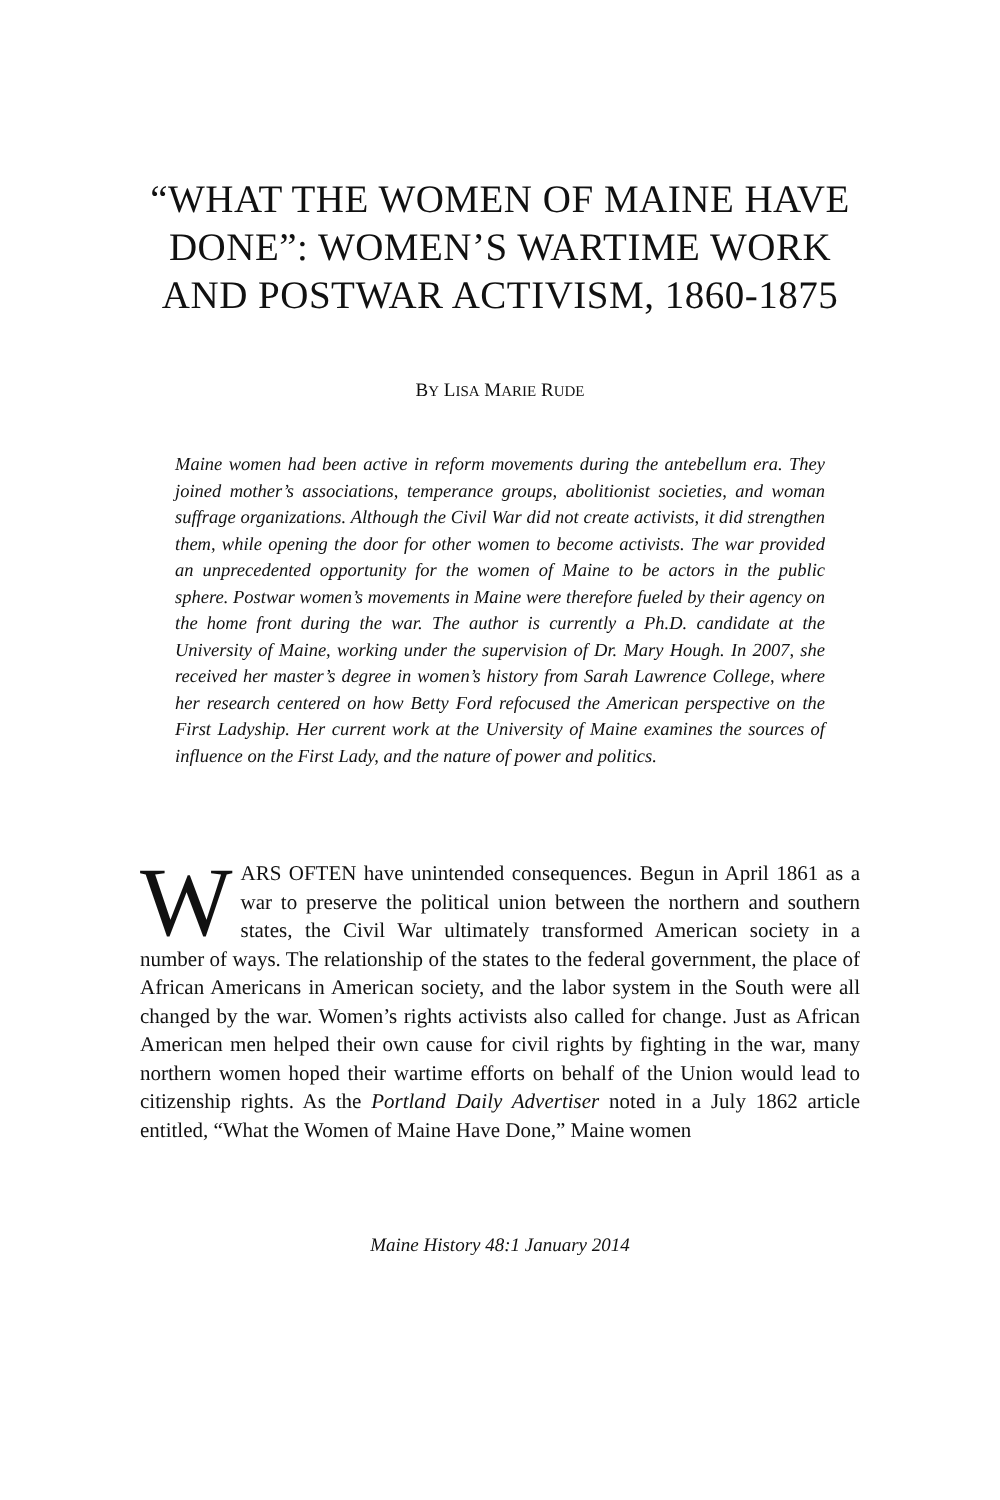“WHAT THE WOMEN OF MAINE HAVE DONE”: WOMEN’S WARTIME WORK AND POSTWAR ACTIVISM, 1860-1875
BY LISA MARIE RUDE
Maine women had been active in reform movements during the antebellum era. They joined mother’s associations, temperance groups, abolitionist societies, and woman suffrage organizations. Although the Civil War did not create activists, it did strengthen them, while opening the door for other women to become activists. The war provided an unprecedented opportunity for the women of Maine to be actors in the public sphere. Postwar women’s movements in Maine were therefore fueled by their agency on the home front during the war. The author is currently a Ph.D. candidate at the University of Maine, working under the supervision of Dr. Mary Hough. In 2007, she received her master’s degree in women’s history from Sarah Lawrence College, where her research centered on how Betty Ford refocused the American perspective on the First Ladyship. Her current work at the University of Maine examines the sources of influence on the First Lady, and the nature of power and politics.
WARS OFTEN have unintended consequences. Begun in April 1861 as a war to preserve the political union between the northern and southern states, the Civil War ultimately transformed American society in a number of ways. The relationship of the states to the federal government, the place of African Americans in American society, and the labor system in the South were all changed by the war. Women’s rights activists also called for change. Just as African American men helped their own cause for civil rights by fighting in the war, many northern women hoped their wartime efforts on behalf of the Union would lead to citizenship rights. As the Portland Daily Advertiser noted in a July 1862 article entitled, “What the Women of Maine Have Done,” Maine women
Maine History 48:1 January 2014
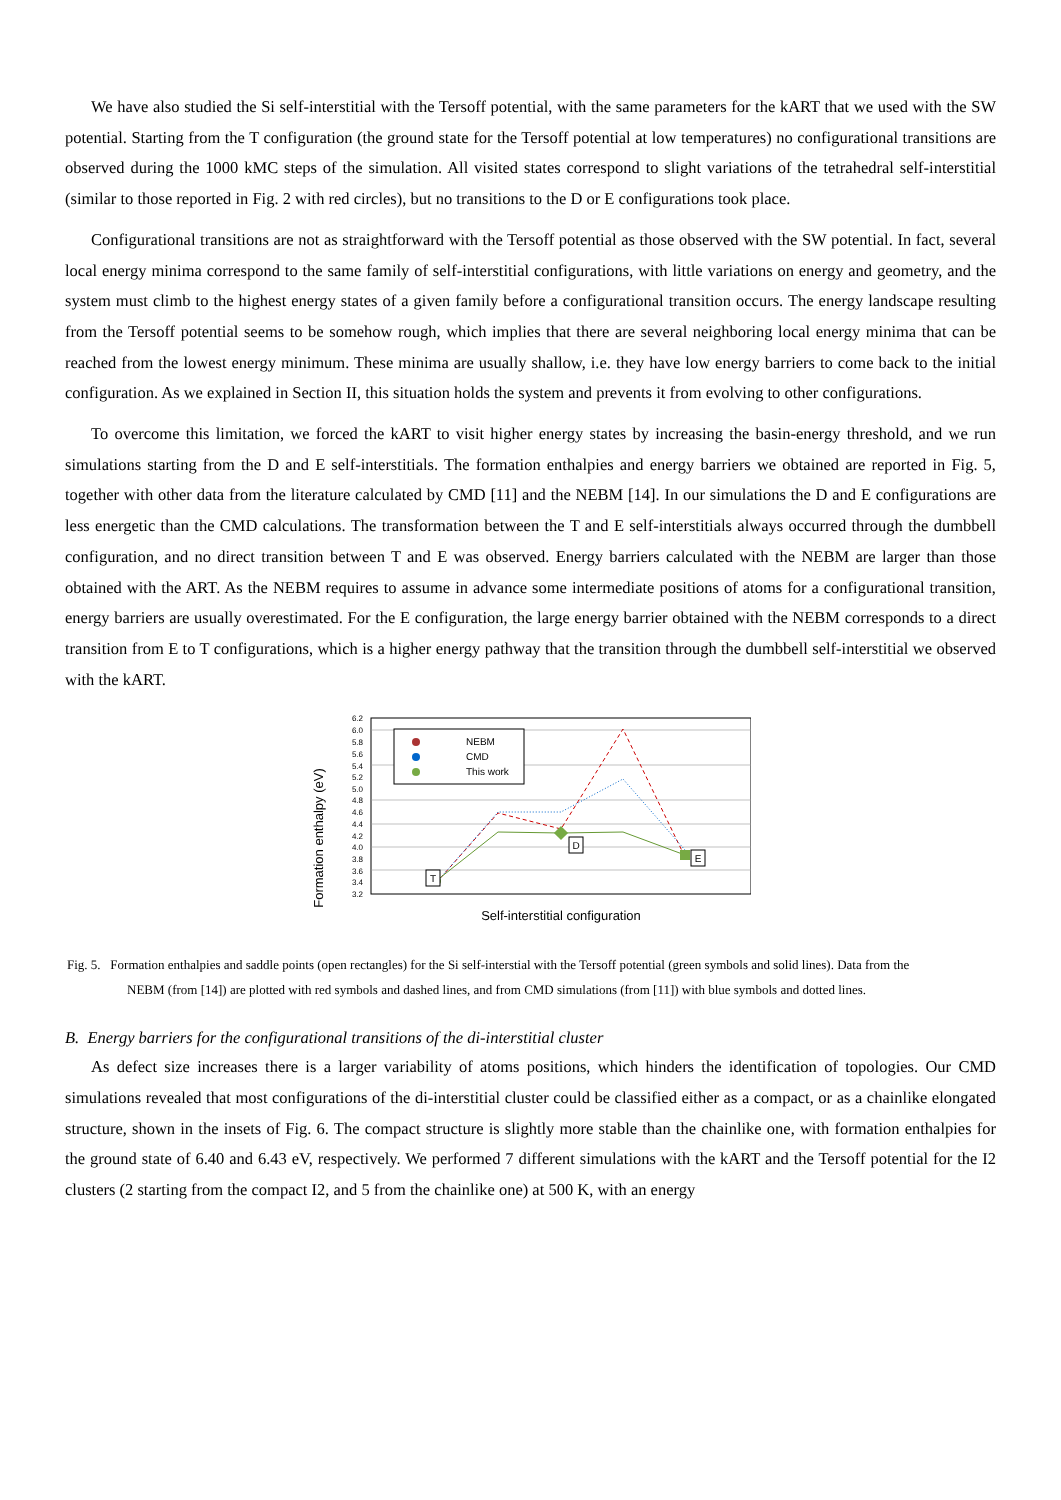We have also studied the Si self-interstitial with the Tersoff potential, with the same parameters for the kART that we used with the SW potential. Starting from the T configuration (the ground state for the Tersoff potential at low temperatures) no configurational transitions are observed during the 1000 kMC steps of the simulation. All visited states correspond to slight variations of the tetrahedral self-interstitial (similar to those reported in Fig. 2 with red circles), but no transitions to the D or E configurations took place.
Configurational transitions are not as straightforward with the Tersoff potential as those observed with the SW potential. In fact, several local energy minima correspond to the same family of self-interstitial configurations, with little variations on energy and geometry, and the system must climb to the highest energy states of a given family before a configurational transition occurs. The energy landscape resulting from the Tersoff potential seems to be somehow rough, which implies that there are several neighboring local energy minima that can be reached from the lowest energy minimum. These minima are usually shallow, i.e. they have low energy barriers to come back to the initial configuration. As we explained in Section II, this situation holds the system and prevents it from evolving to other configurations.
To overcome this limitation, we forced the kART to visit higher energy states by increasing the basin-energy threshold, and we run simulations starting from the D and E self-interstitials. The formation enthalpies and energy barriers we obtained are reported in Fig. 5, together with other data from the literature calculated by CMD [11] and the NEBM [14]. In our simulations the D and E configurations are less energetic than the CMD calculations. The transformation between the T and E self-interstitials always occurred through the dumbbell configuration, and no direct transition between T and E was observed. Energy barriers calculated with the NEBM are larger than those obtained with the ART. As the NEBM requires to assume in advance some intermediate positions of atoms for a configurational transition, energy barriers are usually overestimated. For the E configuration, the large energy barrier obtained with the NEBM corresponds to a direct transition from E to T configurations, which is a higher energy pathway that the transition through the dumbbell self-interstitial we observed with the kART.
Formation enthalpy (eV)
6.2
6.0
5.8
5.6
5.4
5.2
5.0
4.8
4.6
4.4
4.2
4.0
3.8
3.6
3.4
3.2
NEBM
CMD
This work
T
D
E
Self-interstitial configuration
Fig. 5. Formation enthalpies and saddle points (open rectangles) for the Si self-interstial with the Tersoff potential (green symbols and solid lines). Data from the
NEBM (from [14]) are plotted with red symbols and dashed lines, and from CMD simulations (from [11]) with blue symbols and dotted lines.
B. Energy barriers for the configurational transitions of the di-interstitial cluster
As defect size increases there is a larger variability of atoms positions, which hinders the identification of topologies. Our CMD simulations revealed that most configurations of the di-interstitial cluster could be classified either as a compact, or as a chainlike elongated structure, shown in the insets of Fig. 6. The compact structure is slightly more stable than the chainlike one, with formation enthalpies for the ground state of 6.40 and 6.43 eV, respectively. We performed 7 different simulations with the kART and the Tersoff potential for the I2 clusters (2 starting from the compact I2, and 5 from the chainlike one) at 500 K, with an energy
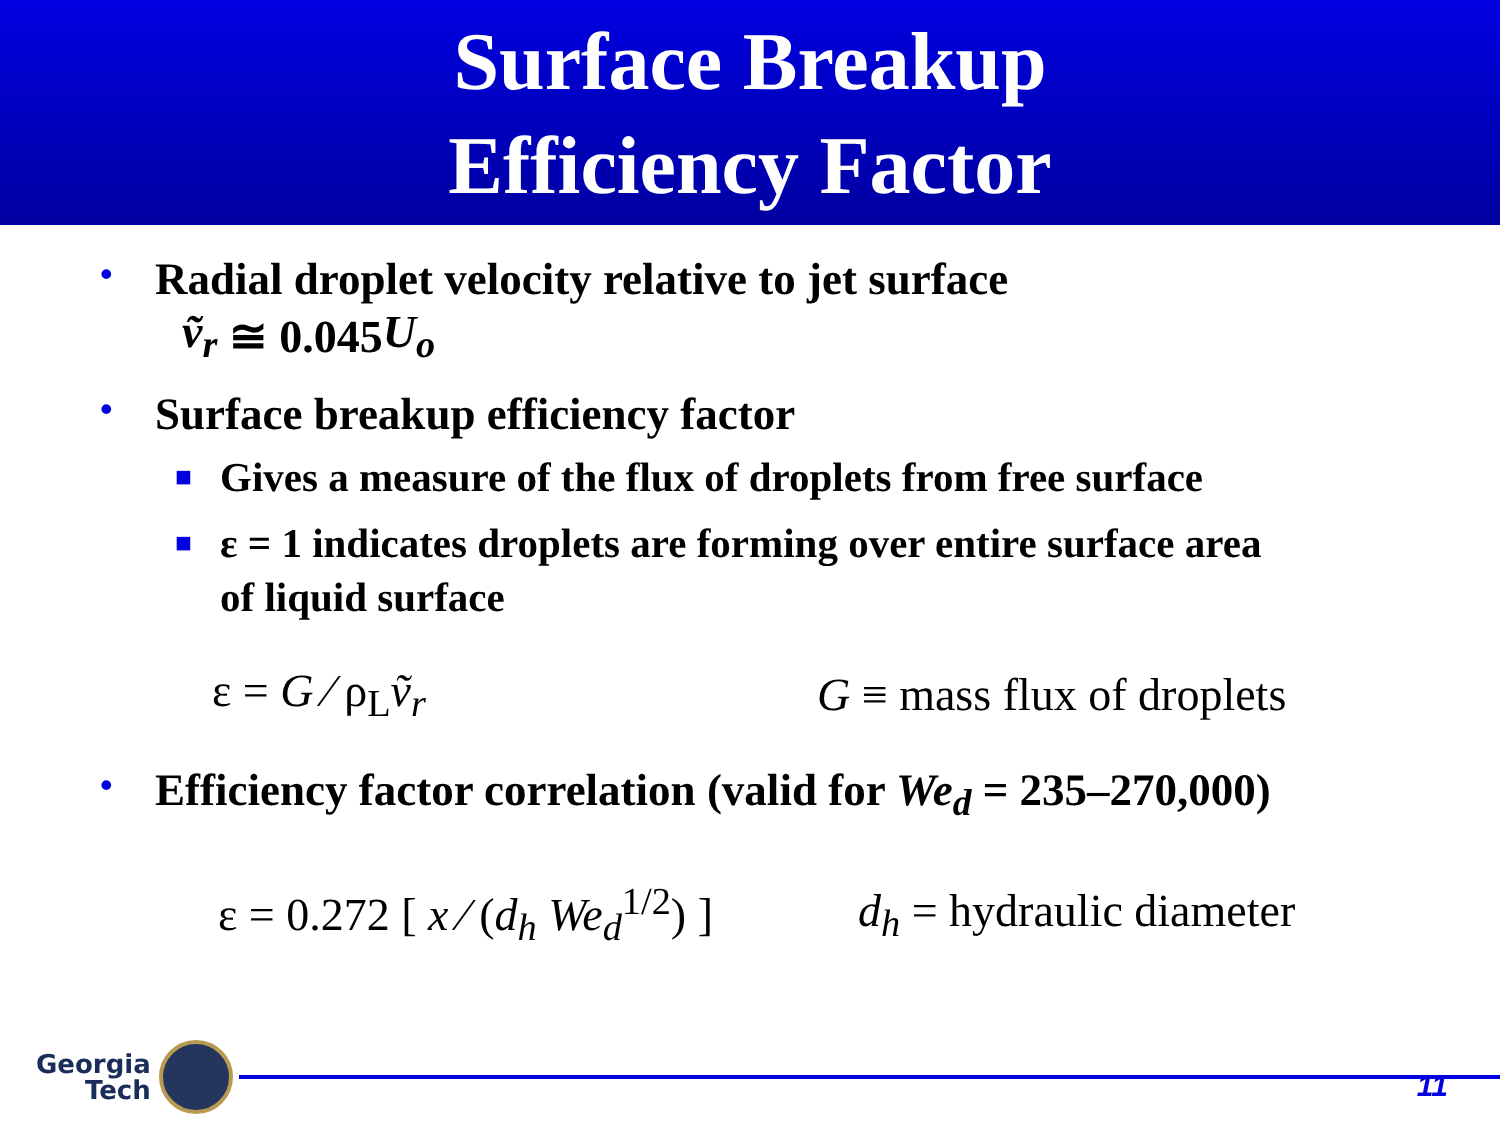Surface Breakup
Efficiency Factor
• Radial droplet velocity relative to jet surface
ṽ<sub>r</sub> ≅ 0.045 U<sub>o</sub>
• Surface breakup efficiency factor
■ Gives a measure of the flux of droplets from free surface
■ ε = 1 indicates droplets are forming over entire surface area
of liquid surface
ε = G ⁄ ρ<sub>L</sub>ṽ<sub>r</sub> G ≡ mass flux of droplets
• Efficiency factor correlation (valid for We<sub>d</sub> = 235–270,000)
ε = 0.272 [ x ⁄ (d<sub>h</sub> We<sub>d</sub><sup>1/2</sup>) ] d<sub>h</sub> = hydraulic diameter
Georgia
Tech
11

■ **Assigned task**: Omit the pictures, then repeat exactly each line from the beginning of the listing through the line with "Maine History 48:1 January 2014".

■ **The completed task**:
“WHAT THE WOMEN OF MAINE HAVE DONE”: WOMEN’S WARTIME WORK AND POSTWAR ACTIVISM, 1860-1875
BY LISA MARIE RUDE
Maine women had been active in reform movements during the antebellum era. They joined mother’s associations, temperance groups, abolitionist societies, and woman suffrage organizations. Although the Civil War did not create activists, it did strengthen them, while opening the door for other women to become activists. The war provided an unprecedented opportunity for the women of Maine to be actors in the public sphere. Postwar women’s movements in Maine were therefore fueled by their agency on the home front during the war. The author is currently a Ph.D. candidate at the University of Maine, working under the supervision of Dr. Mary Hough. In 2007, she received her master’s degree in women’s history from Sarah Lawrence College, where her research centered on how Betty Ford refocused the American perspective on the First Ladyship. Her current work at the University of Maine examines the sources of influence on the First Lady, and the nature of power and politics.
WARS OFTEN have unintended consequences. Begun in April 1861 as a war to preserve the political union between the northern and southern states, the Civil War ultimately transformed American society in a number of ways. The relationship of the states to the federal government, the place of African Americans in American society, and the labor system in the South were all changed by the war. Women’s rights activists also called for change. Just as African American men helped their own cause for civil rights by fighting in the war, many northern women hoped their wartime efforts on behalf of the Union would lead to citizenship rights. As the Portland Daily Advertiser noted in a July 1862 article entitled, “What the Women of Maine Have Done,” Maine women
Maine History 48:1 January 2014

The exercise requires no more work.